= Collected data =
______
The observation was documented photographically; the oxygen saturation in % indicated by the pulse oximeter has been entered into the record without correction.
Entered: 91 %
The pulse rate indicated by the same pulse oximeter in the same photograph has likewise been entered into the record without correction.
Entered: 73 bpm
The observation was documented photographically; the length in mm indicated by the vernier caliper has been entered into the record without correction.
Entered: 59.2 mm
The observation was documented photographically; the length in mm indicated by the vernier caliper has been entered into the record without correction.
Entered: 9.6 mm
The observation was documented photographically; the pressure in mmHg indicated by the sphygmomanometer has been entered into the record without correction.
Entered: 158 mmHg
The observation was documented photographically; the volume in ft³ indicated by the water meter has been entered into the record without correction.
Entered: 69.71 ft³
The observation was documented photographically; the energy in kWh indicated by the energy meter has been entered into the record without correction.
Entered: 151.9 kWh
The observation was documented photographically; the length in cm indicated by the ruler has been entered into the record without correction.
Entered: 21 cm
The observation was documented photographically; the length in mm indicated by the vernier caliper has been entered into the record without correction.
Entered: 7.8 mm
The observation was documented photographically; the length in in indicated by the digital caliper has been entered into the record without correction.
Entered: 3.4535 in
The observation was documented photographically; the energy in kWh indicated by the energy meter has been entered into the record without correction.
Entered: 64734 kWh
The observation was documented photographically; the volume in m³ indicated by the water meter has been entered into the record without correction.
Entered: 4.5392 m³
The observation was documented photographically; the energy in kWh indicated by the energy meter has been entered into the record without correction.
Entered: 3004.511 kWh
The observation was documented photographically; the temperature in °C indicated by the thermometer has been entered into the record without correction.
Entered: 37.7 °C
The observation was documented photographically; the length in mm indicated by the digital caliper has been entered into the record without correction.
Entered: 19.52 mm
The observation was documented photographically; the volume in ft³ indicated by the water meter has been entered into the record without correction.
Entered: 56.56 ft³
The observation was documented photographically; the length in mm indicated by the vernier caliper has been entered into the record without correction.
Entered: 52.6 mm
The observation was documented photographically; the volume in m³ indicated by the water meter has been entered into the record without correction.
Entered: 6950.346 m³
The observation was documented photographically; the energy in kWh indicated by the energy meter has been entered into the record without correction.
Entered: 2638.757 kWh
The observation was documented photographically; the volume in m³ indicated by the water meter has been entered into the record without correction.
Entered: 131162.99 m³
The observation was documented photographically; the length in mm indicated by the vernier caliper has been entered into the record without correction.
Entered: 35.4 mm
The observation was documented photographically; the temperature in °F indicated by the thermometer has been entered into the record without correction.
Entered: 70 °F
______
= Instructions to follow =
Can you give the lines from the one holding "temperature in °C" through the one holding "Entered: 19.52 mm", inclusive, again with "photographically" renamed to "on camera" and nothing else changed?

= Answer to the problem =
The observation was documented on camera; the temperature in °C indicated by the thermometer has been entered into the record without correction.
Entered: 37.7 °C
The observation was documented on camera; the length in mm indicated by the digital caliper has been entered into the record without correction.
Entered: 19.52 mm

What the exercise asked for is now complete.